■ Отрывок документа ■

Если бы однажды мне пришло в голову показать эти фото друзьям, сомнительно, что они произвели бы на них впечатление (qu'elles leur parlent).
От многих из этих снимков меня отделяла История. Разве История не является просто-напросто временем, когда мы не родились? Мое несуществование прочитывалось в одежде, которую мама носила до того, как я был в состоянии ее вспомнить. При виде близкого существа, одетого по-другому, охватывает подобие оцепенения. Вот на фото, сделанном примерно в 1913 году, на маме выходное платье, шляпка с перьями, перчатки, тонкое белье выглядывает из-под рукава и около шеи — но кротость и простота ее взгляда служат как бы противовесом всему этому «шику». Это единственный раз, когда я увидел ее в ракурсе Истории (истории вкусов, мод, тканей): мое внимание переместилось с нее на аксессуары, которые ушли в небытие; ибо платье бренно, оно сделано для того, чтобы служить еще одной могилой любимому существу. Чтобы хоть на миг «вновь обрести» свою мать, — и увы! — удержать ее в этом виде надолго не удавалось никогда, — надо было значительно позднее обнаружить на некоторых фото предметы, которые стояли у нее на комоде: пудреницу из слоновой кости (я любил звук, с которым она открывалась), флакон граненого хрусталя, низкий стул, который теперь стоит у моей кровати, а также панно из рафии, которые она ставила над диваном, и вместительные сумки, которые она любила (сумки, чьи удобные формы опровергали буржуазный идеал «дамской сумочки»).

■ Набор данных ■
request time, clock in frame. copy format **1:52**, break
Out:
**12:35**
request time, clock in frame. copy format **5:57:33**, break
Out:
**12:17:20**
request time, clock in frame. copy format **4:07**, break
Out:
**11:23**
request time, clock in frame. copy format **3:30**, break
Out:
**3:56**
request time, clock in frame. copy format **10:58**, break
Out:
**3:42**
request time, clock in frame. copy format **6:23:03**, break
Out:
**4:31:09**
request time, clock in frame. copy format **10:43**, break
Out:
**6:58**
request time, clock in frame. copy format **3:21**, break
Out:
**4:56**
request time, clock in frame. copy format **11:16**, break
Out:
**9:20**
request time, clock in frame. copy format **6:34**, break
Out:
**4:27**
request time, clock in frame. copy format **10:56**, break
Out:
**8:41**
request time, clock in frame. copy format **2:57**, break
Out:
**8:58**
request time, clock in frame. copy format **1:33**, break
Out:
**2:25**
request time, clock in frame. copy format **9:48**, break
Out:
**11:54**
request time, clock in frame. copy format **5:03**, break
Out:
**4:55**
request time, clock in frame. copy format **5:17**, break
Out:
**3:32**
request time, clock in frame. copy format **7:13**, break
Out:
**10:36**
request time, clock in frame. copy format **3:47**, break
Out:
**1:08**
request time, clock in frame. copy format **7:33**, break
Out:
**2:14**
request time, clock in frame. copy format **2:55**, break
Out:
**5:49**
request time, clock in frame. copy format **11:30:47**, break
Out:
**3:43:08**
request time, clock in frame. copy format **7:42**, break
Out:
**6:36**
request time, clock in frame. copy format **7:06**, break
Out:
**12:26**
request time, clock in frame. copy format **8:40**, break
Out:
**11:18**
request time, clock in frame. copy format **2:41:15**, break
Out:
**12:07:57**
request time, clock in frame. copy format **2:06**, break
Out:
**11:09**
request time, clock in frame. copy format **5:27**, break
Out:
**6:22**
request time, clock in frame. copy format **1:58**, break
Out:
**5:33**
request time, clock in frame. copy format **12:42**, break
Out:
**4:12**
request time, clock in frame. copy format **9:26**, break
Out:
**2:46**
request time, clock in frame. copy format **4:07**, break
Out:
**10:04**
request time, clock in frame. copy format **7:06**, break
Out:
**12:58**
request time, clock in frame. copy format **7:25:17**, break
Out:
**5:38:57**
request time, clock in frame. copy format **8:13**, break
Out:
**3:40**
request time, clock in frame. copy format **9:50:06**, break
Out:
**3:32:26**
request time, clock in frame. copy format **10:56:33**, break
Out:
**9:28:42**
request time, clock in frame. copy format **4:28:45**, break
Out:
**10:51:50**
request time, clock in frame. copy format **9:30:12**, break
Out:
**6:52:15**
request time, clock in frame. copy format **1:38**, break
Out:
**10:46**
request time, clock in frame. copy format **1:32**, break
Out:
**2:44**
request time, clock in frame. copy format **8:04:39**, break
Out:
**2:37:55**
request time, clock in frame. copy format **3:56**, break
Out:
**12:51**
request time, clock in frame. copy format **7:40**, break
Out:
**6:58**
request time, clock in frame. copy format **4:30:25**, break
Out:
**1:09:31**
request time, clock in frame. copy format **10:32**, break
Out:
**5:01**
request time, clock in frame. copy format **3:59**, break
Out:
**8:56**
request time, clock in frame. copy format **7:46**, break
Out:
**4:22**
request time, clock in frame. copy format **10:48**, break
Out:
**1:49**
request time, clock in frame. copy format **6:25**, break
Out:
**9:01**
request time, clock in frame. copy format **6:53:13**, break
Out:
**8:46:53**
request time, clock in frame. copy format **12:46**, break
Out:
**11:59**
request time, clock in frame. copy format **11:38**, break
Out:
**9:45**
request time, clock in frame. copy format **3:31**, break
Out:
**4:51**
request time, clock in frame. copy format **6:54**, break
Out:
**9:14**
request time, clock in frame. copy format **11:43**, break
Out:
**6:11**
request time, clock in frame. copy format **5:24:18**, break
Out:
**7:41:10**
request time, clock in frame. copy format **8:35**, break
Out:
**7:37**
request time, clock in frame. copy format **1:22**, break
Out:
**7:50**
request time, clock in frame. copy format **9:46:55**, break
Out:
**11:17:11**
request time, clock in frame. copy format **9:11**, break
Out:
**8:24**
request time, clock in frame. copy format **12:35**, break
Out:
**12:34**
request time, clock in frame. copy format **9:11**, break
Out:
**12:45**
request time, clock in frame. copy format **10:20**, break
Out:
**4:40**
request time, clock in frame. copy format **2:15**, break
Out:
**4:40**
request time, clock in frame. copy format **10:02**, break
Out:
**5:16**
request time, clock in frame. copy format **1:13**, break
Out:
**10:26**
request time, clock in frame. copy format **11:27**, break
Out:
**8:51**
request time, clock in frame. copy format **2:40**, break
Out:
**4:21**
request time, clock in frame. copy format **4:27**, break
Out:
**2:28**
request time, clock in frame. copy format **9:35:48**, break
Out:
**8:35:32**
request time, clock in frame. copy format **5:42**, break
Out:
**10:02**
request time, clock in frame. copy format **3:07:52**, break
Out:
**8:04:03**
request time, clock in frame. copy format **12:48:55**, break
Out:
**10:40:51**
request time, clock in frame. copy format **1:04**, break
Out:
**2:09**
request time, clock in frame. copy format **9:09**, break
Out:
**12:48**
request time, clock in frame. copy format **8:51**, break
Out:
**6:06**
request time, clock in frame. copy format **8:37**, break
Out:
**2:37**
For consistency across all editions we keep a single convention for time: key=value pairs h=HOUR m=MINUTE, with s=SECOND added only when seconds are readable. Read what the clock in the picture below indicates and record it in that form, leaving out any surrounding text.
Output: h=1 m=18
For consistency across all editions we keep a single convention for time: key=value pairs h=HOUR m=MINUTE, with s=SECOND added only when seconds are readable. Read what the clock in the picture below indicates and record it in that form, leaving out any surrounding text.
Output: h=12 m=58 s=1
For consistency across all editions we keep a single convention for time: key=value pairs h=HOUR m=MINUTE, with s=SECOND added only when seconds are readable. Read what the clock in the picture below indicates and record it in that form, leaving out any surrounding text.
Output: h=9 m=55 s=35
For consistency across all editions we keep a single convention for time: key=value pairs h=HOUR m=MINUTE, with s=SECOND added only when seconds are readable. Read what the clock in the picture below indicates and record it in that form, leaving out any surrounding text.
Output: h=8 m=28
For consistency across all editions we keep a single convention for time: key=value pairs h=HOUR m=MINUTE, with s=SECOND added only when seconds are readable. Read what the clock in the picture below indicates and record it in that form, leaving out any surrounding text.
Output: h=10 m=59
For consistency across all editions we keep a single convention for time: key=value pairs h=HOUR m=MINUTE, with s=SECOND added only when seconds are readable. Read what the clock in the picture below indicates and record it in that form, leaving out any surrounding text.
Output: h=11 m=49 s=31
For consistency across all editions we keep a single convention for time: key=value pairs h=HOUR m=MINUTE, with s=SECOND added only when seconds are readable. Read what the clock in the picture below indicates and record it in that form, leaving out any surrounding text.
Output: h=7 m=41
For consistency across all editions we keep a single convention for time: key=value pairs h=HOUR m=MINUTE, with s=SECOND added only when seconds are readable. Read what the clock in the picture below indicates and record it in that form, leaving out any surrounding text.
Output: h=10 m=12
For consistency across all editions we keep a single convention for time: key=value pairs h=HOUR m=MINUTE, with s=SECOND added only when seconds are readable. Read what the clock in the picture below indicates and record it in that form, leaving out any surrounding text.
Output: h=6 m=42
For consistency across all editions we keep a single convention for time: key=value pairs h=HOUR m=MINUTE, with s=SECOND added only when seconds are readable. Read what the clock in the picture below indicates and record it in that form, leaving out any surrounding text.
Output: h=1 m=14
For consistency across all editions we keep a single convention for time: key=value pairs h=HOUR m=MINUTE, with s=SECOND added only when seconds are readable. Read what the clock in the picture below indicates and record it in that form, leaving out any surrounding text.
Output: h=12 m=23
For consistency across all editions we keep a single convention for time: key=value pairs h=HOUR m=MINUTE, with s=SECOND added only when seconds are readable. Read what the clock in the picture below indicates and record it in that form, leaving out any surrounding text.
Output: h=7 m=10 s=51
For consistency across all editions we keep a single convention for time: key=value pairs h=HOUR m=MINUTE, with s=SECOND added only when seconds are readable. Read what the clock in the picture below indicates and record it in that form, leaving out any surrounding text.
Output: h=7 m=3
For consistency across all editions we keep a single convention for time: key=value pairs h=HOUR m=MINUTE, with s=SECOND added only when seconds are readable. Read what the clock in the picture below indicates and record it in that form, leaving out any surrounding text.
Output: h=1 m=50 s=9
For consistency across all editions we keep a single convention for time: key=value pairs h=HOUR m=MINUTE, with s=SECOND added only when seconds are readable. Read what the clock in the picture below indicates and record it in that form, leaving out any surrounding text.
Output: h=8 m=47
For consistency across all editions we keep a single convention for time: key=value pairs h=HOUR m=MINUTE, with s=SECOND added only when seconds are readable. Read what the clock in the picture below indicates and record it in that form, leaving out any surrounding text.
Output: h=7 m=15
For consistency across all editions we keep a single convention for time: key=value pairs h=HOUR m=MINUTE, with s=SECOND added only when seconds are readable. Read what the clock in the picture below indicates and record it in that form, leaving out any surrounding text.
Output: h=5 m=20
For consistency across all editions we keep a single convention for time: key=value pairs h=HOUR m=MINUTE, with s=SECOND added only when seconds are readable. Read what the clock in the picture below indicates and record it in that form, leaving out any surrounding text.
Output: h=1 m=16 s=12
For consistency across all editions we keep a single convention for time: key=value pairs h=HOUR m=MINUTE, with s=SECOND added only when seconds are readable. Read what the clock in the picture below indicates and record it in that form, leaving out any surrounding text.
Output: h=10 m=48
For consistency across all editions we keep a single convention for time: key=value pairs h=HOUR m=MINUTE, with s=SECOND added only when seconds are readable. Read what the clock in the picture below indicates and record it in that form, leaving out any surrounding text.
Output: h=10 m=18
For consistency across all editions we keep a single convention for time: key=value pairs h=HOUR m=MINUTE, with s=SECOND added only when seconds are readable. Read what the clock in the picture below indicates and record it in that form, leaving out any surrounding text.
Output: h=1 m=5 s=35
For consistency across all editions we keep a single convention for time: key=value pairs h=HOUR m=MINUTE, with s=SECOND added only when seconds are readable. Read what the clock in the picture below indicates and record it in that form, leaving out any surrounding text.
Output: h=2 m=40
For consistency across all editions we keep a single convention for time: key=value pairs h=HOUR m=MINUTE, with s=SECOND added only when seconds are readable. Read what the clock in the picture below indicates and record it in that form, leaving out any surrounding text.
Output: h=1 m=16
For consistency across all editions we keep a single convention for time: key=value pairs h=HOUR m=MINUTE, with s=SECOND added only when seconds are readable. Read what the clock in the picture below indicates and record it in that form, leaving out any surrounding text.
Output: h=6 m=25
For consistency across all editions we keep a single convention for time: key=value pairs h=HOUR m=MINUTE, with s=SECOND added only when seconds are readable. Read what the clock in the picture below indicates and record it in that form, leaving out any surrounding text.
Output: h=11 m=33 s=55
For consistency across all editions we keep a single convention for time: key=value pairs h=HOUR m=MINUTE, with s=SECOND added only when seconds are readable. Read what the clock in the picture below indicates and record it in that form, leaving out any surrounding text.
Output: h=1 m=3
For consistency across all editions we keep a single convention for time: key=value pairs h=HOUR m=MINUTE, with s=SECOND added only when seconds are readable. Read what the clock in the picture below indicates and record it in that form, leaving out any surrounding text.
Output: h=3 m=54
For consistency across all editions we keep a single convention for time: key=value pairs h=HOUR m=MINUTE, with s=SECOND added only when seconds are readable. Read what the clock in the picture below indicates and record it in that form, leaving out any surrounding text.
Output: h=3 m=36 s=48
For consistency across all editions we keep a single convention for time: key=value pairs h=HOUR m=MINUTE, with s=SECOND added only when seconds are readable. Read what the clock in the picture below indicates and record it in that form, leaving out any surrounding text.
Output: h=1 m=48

■ Задания к упражнению ■
1. Примерно в каком году, согласно тексту о фотографиях матери, сделан снимок, где она в выходном платье и шляпке с перьями?
2. Перескажите кратко в виде списка абзац текста о фотографиях матери, который начинается словами «От многих из этих снимков», сохранив главные факты.
3. Продолжите текст о фотографиях матери с того места, где он заканчивается.

■ Ответы по порядку ■
1. Примерно в 1913 году.

2.
- От многих снимков меня отделяет История, то есть время, когда меня ещё не было.
- Моё несуществование видно по одежде, которую мама носила до того, как у меня появились о ней воспоминания. Вид близкого человека в непривычной одежде вызывает подобие оцепенения.
- На фото примерно 1913 года мама в выходном платье, шляпке с перьями и перчатках, из-под рукава и у шеи выглядывает тонкое бельё. Кротость и простота её взгляда уравновешивают этот «шик».
- Только на этом снимке мама предстаёт в ракурсе Истории вкусов, мод и тканей. Внимание смещается на исчезнувшие аксессуары, ведь платье бренно и служит ещё одной могилой любимому существу.
- Ненадолго «вновь обрести» мать удавалось лишь значительно позднее, узнавая на фото вещи с её комода и из её обихода:
  - пудреницу из слоновой кости с любимым звуком открывания;
  - флакон гранёного хрусталя;
  - низкий стул, который теперь стоит у моей кровати;
  - панно из рафии над диваном;
  - вместительные сумки, опровергавшие буржуазный идеал «дамской сумочки».
- Удержать её в этом виде надолго не удавалось никогда.

3.
Таким образом, жизнь того, чье существование хоть ненадолго предшествовало нашему собственному, скрывает в своей особенности присущее Истории напряжение, ее водораздел. История истерична; она конституируется при условии, что на нее смотрят — а чтобы на нее посмотреть, надо быть из нее исключенным. Как живая душа я являюсь воплощенной противоположностью Истории, тем, кто ее опровергает и разрушает в пользу только моей истории (я не в силах поверить в «свидетелей», по меньшей мере я не могу быть одним из них; Мишле оказался неспособен практически ничего написать о своем собственном времени). Историей для меня является время, когда мама жила до меня (кроме того именно эта эпоха больше всего интересует меня в историческом плане). Никогда никакой анамнез не даст мне возможность приоткрыть завесу того времени (таково определение анамнеза) самому, в то время как глядя на фото, где она прижимает меня, маленького ребенка, к своей груди, я могу пробудить в себе воспоминание о мягкости измятого крепдешина и приятном запахе рисовой пудры.
Здесь-то и стал возникать существенный вопрос: узнавал ли я ее?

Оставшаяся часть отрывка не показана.